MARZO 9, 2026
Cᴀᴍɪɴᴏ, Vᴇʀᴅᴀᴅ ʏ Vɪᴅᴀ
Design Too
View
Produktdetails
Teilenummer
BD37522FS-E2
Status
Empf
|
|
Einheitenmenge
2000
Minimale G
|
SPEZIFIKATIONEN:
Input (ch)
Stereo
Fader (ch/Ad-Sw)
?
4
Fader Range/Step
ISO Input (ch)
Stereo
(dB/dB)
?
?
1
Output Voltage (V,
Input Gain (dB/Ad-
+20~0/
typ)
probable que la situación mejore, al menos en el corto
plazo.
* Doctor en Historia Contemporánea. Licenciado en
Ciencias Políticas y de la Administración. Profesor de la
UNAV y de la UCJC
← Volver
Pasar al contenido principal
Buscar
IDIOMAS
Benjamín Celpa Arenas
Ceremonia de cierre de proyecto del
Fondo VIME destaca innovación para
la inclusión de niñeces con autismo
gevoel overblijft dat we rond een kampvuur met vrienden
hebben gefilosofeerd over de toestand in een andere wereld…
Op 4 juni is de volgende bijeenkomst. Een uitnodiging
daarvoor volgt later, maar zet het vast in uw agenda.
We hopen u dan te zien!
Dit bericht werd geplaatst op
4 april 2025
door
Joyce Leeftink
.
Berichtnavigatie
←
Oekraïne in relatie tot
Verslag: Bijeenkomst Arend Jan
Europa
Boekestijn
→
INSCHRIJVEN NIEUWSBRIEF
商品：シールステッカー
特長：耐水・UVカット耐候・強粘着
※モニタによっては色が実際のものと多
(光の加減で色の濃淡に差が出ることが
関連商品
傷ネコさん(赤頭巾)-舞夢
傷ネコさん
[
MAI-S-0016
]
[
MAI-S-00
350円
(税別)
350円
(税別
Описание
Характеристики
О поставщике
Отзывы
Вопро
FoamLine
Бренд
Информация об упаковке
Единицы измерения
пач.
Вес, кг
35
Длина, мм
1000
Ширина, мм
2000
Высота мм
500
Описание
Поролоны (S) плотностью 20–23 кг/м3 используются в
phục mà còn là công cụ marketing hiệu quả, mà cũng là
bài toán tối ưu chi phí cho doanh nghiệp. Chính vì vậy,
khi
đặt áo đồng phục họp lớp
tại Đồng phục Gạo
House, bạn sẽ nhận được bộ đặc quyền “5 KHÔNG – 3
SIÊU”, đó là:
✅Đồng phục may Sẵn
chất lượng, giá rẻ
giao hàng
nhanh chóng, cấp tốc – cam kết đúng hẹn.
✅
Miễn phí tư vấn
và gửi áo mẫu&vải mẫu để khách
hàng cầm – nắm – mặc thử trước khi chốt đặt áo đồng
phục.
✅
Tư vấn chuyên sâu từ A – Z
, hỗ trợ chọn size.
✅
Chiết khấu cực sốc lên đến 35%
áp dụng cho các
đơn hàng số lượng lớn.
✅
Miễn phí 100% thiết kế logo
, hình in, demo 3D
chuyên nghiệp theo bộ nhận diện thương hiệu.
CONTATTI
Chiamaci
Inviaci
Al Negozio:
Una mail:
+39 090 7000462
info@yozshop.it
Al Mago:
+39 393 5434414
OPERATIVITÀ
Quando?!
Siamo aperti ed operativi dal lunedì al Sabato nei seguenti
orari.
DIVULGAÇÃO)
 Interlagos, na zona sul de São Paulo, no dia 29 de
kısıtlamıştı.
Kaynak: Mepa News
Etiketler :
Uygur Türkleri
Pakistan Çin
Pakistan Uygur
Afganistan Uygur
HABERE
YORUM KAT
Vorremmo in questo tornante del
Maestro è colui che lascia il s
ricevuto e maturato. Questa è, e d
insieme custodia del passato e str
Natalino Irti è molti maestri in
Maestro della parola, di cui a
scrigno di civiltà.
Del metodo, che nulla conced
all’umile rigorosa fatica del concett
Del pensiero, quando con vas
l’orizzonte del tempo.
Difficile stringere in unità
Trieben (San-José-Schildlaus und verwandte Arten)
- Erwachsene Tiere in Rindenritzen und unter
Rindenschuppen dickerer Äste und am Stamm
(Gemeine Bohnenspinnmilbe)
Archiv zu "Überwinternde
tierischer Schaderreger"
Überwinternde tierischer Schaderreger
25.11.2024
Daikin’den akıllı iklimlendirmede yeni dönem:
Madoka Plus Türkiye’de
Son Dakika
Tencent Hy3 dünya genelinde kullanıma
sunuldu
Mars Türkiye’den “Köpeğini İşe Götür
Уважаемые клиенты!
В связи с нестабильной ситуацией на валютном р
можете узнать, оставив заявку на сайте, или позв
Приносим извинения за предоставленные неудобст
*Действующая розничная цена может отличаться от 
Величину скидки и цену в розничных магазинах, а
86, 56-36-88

## What to do
Please pick out every line above that contains the word "tierischer", and copy each of those lines. Case counts, so a line matches only if the capitalization is the same.

## Reply
tierischer Schaderreger"
Überwinternde tierischer Schaderreger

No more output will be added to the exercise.